Sin avisar a su familia, una mañana María Rosa Oliver acompañada por una amiga fue al “improvisado aeródromo”. Los pilotos no estaban, cuando llegaron el automóvil se adosó al fuselaje y por sobre la capota baja la pasajera imposibilitada se deslizó a la cabina abierta, más o menos un metro atrás del piloto.

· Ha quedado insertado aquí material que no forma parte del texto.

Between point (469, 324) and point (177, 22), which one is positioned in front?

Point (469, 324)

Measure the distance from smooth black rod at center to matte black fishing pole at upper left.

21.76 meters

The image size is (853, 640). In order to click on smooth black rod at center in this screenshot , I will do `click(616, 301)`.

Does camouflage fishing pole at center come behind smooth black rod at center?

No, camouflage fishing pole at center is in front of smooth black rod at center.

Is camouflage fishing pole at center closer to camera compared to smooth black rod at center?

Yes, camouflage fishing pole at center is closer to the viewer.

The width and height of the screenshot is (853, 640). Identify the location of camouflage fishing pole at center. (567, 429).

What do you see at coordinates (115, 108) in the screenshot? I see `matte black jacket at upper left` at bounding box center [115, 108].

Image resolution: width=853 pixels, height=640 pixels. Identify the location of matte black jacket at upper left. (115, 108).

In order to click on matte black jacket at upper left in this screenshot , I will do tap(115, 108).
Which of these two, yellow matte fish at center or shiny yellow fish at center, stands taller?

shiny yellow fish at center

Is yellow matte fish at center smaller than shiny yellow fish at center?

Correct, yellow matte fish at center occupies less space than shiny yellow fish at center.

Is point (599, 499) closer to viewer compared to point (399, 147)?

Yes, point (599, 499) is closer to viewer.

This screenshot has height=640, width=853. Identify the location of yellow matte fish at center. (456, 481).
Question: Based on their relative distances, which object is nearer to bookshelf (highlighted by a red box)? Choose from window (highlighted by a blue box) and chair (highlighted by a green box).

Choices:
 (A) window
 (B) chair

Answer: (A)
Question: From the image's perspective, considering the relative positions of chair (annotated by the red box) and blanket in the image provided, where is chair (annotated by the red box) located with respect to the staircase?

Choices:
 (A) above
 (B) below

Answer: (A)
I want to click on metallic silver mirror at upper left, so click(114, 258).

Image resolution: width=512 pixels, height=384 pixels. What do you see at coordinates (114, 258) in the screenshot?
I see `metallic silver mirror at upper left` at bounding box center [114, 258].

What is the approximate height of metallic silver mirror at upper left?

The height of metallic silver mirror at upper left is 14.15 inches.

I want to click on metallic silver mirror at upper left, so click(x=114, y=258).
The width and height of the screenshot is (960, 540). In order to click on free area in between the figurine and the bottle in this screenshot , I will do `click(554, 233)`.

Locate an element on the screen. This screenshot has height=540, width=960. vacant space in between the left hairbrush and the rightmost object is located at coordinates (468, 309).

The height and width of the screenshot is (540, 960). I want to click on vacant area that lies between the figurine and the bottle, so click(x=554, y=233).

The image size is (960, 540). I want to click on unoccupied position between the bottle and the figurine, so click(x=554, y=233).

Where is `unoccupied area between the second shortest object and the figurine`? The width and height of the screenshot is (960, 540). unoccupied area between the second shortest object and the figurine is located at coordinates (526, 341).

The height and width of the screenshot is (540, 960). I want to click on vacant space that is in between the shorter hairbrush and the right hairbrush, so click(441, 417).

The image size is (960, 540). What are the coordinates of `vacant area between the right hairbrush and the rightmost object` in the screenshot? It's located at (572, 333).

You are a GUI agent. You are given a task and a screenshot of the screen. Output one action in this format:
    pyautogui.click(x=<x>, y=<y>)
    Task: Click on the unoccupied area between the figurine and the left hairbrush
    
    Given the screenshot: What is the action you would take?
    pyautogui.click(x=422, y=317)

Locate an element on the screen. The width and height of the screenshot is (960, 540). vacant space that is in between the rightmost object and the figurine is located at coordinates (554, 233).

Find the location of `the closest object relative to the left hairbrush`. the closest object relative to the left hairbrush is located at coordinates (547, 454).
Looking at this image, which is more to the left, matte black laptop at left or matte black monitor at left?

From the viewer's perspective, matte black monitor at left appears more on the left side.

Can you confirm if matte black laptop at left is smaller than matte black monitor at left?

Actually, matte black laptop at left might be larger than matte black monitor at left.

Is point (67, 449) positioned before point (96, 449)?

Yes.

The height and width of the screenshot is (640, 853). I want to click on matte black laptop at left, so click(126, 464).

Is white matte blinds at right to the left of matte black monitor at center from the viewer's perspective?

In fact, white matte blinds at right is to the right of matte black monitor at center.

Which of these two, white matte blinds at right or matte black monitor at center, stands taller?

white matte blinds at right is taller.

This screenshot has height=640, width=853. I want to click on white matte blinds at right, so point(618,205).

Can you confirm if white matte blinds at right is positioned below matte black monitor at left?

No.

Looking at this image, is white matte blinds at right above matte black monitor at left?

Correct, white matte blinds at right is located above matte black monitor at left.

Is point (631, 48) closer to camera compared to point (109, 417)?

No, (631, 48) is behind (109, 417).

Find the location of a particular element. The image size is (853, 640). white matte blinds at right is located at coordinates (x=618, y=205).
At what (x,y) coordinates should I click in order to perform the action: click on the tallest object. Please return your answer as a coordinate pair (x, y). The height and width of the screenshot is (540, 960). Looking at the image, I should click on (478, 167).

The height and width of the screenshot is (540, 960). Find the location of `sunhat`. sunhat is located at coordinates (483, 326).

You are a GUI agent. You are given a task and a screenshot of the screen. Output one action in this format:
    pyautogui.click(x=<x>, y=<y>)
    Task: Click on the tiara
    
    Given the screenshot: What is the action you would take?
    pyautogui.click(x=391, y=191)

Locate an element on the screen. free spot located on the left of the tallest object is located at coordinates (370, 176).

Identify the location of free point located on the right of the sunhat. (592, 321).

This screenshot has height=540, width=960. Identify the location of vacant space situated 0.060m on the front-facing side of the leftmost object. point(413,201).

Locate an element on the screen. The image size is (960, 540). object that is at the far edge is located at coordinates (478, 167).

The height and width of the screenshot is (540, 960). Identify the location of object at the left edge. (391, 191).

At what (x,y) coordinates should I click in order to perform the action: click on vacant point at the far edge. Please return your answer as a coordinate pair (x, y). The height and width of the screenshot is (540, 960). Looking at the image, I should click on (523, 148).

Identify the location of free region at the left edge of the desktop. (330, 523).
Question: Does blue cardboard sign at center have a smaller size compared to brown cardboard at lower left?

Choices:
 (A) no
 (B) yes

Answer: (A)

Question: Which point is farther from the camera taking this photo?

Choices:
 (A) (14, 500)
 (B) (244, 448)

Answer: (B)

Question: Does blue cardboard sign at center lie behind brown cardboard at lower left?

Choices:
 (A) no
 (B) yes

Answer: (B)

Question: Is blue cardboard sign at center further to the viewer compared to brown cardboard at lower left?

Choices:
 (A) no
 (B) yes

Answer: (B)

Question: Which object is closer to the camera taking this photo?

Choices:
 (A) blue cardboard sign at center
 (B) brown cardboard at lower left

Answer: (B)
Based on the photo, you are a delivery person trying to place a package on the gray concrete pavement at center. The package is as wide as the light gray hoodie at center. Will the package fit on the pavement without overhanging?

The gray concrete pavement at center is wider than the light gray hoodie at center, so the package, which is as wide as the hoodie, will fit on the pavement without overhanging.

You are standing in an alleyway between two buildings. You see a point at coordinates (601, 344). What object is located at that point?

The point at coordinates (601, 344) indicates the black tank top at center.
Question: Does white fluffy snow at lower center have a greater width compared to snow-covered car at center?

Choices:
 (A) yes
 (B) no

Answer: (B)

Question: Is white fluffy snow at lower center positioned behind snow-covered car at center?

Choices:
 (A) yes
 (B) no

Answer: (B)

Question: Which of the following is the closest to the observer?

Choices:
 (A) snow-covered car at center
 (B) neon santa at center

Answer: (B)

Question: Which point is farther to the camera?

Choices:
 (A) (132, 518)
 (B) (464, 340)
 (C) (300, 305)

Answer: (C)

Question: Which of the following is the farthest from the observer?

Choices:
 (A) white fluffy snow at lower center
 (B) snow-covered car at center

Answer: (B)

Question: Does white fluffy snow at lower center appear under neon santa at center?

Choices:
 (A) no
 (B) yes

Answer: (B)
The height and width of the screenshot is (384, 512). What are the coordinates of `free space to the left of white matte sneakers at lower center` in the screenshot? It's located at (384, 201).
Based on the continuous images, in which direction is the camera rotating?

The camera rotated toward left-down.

Dejémosla que ella nos narre la experiencia y su visión:
“El biplano de línea simple, la cabina acolchada de cuero granate con olor a talabartería fina y el fuselaje fino como quilla de canoa, eran antídotos de cualquier miedo. También el gorro de lana gruesa y los anteojos antifaz con vidrios tan grandes que, llegándome a media mejilla, dejaban totalmente despejado el campo visual. Con la hélice en marcha, el Avro parecía un animal impaciente por soltarse de las manos que lo retenían, pero solo cuando el piloto levantó el brazo lo largaron. Corrió por el césped, dio tumbos sobre las anfractuosidades del terreno y despegó sin que yo lo notara. Fue subiendo en espirales amplias, inclinándose levemente sobre un ala u otra. Por primera vez nada material me ligaba a la tierra. Aspiré el aire incontaminado que desde la tierra había añorado. Debajo de nosotros la tierra se convertía en mapa; las personas parecían puntitos movientes; los automóviles, coleópteros recorriendo cintas blancas; las vaquitas, de juguete. El avión enfiló hacia la costa. Su sombra se deslizó leve sobre el mar. Un mar verde botella claro, que las nubes moteaban, a trechos, en azul tinta, con las olas siempre en el mismo lugar y profundidades transparentes. Los toldos de las playas eran el cuadriculado de una hoja de cuaderno. De pronto nos metimos en las nubes. Tapan todo, pero subimos hasta verlas abajo, y encima el cielo azul. El piloto me hace señas de que mire hacia atrás, y por una abertura entre las nubes aparecen la ciudad, las lomas, los chalets. El viento sacude al aparato, que da saltos bruscos. Tanto da, me colma una alegría especial: el alma parece hallar en el aire su elemento. Nada importa salvo esa libertad ilimitada. Me emborracha, como la única vez que tomé demasiado champagne. Canto aunque no me oigo. El piloto se vuelve hacia mí y con un movimiento de cabeza me pregunta si estoy bien. Volamos de ida y de vuelta a lo largo de las playas, desde el Faro hasta la Bristol, y pasando sobre el Golf, volvemos al aeródromo. Antes de aterrizar, como yapa, el inglés hace un deslizamiento de ala. Los cuadriláteros arados, los verdes, parecen venírsenos encima. El piloto gira la cabeza para ver cómo me ha caído la broma. En seguida comienza la espiral del descenso. El biplano, en lugar de posarse como un pájaro, lo hace con torpeza de mamboretá. Bajo con la agradable sensación de estar levemente ebria. Voy a la playa y me tiendo sobre la arena”.
Descansemos con esta recorrida, recobremos fuerzas y en unos días la acompañaremos a María Rosa en su vuelo acrobático. ¡Cuántas historias perdidas de Mar del Plata y sus visitantes, bien valdría una colección de libros con estos testimonios!